Jusqu’à présent, seules la religion, la foi, la croyance offraient une solution. Aujourd’hui, la science, elle aussi, s’est fait une opinion. C’est peut-être l’un des plus grands acquis de ce siècle : elle dispose désormais d’un récit complet de nos origines. Elle a reconstitué l’histoire du monde.
Qu’a-t-elle découvert de si extraordinaire ? Ceci : c’est la même aventure qui se poursuit depuis 15 milliards d’années et qui unit l’univers, la vie, l’homme, comme les chapitres d’une longue épopée. La même évolution, du Big Bang à l’intelligence, qui pousse dans le sens d’une complexité croissante : les premières particules, les atomes, les molécules, les étoiles, les cellules, les organismes, les êtres vivants, jusqu’à ces curieux animaux que nous sommes…
Tous se succèdent dans une même chaîne, tous sont entraînés par un même mouvement. Nous descendons des singes et des bactéries, mais aussi des astres et des galaxies. Les éléments qui composent notre corps sont ceux qui naguère fondèrent l’univers. Nous sommes vraiment les enfants des étoiles.

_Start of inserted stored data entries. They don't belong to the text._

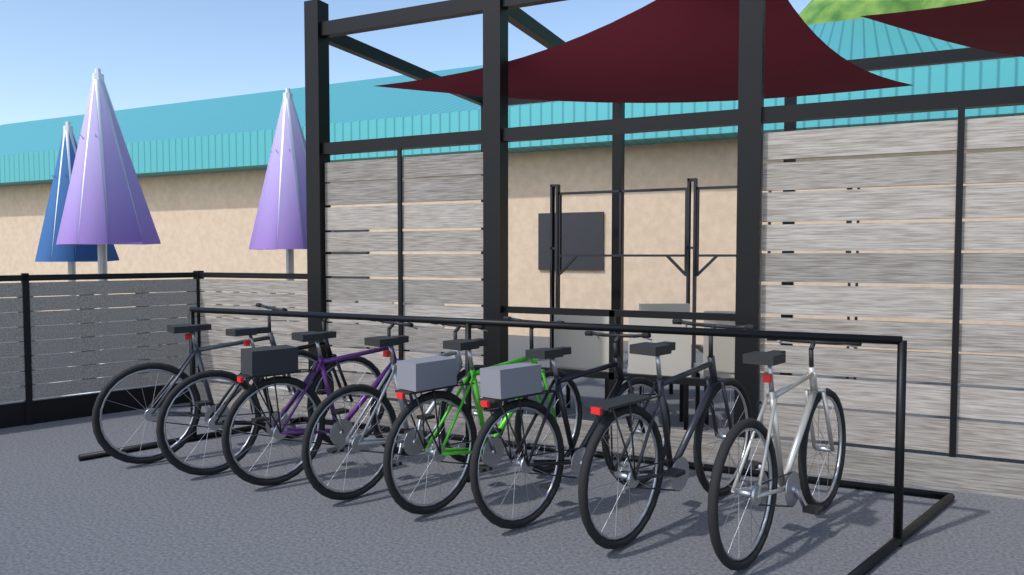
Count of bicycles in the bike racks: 8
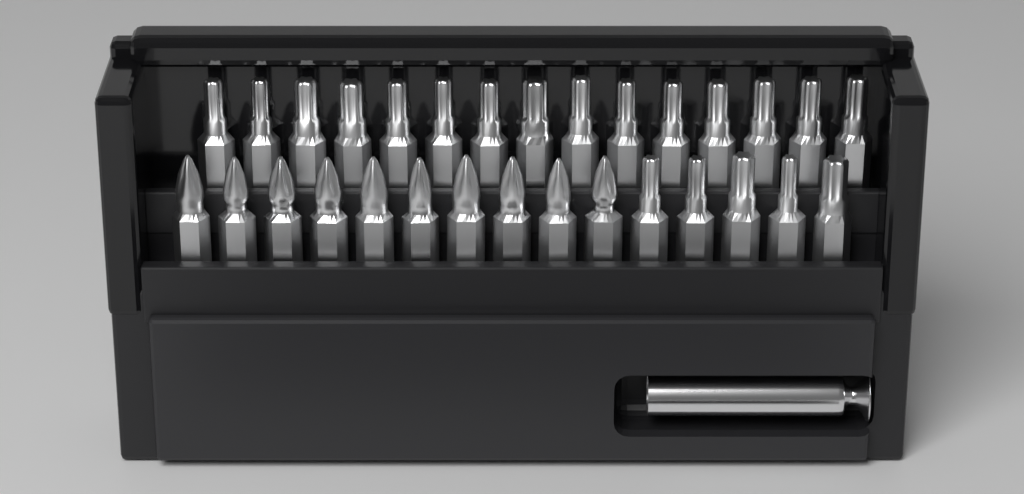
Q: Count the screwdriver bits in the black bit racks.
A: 30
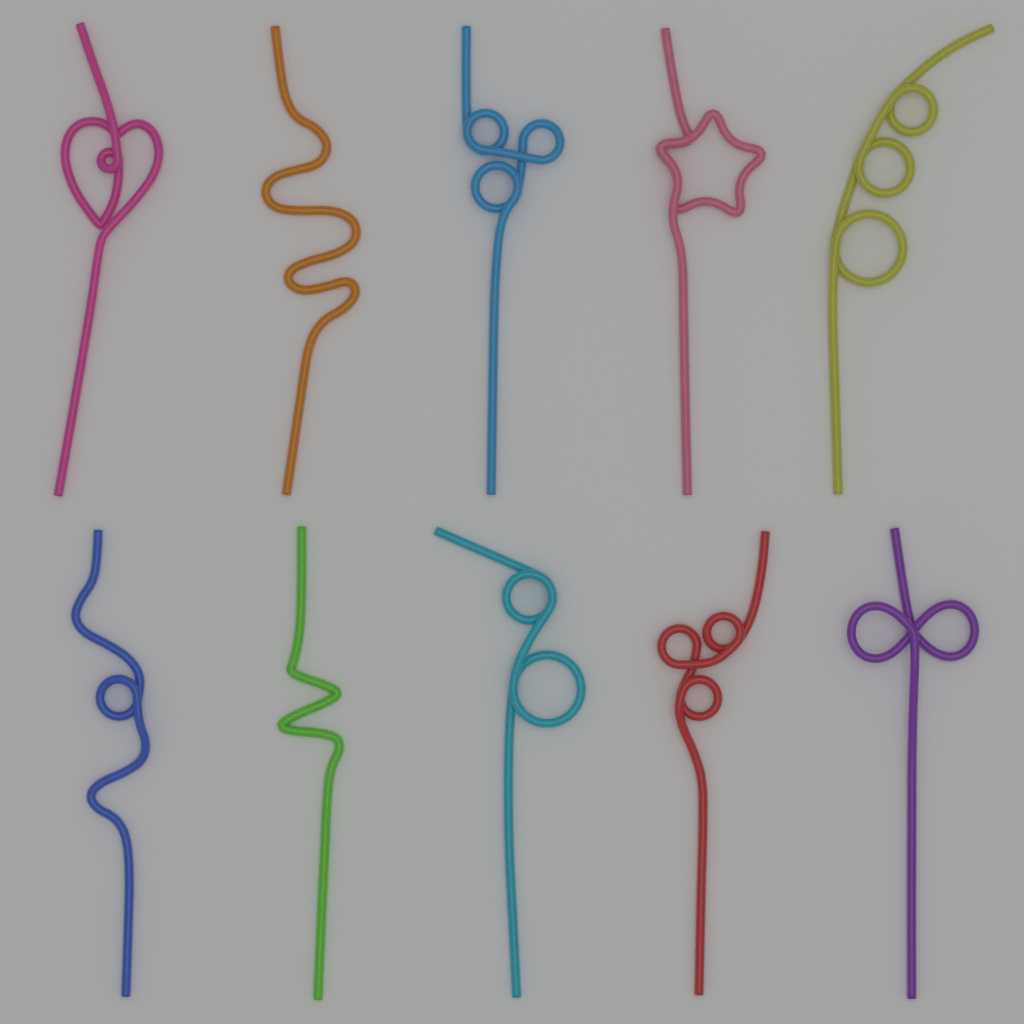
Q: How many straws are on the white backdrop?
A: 10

L’idée dérange évidemment, car elle s’en prend aux anciennes certitudes, elle écorche les préjugés : c’est ainsi, depuis l’Antiquité les progrès de la connaissance n’ont cessé de remettre l’homme à sa juste place. Nous nous croyions au centre du monde ? Galilée, Copernic et les autres sont venus nous détromper : nous habitons en réalité une planète banale, située dans la banlieue d’une modeste galaxie. Nous pensions être des créations originales, à l’écart des autres espèces vivantes ? Las ! Darwin nous a perchés sur l’arbre commun de l’évolution animale… Il va donc nous falloir une fois encore ravaler notre orgueil mal placé : nous sommes les dernières productions de l’organisation universelle.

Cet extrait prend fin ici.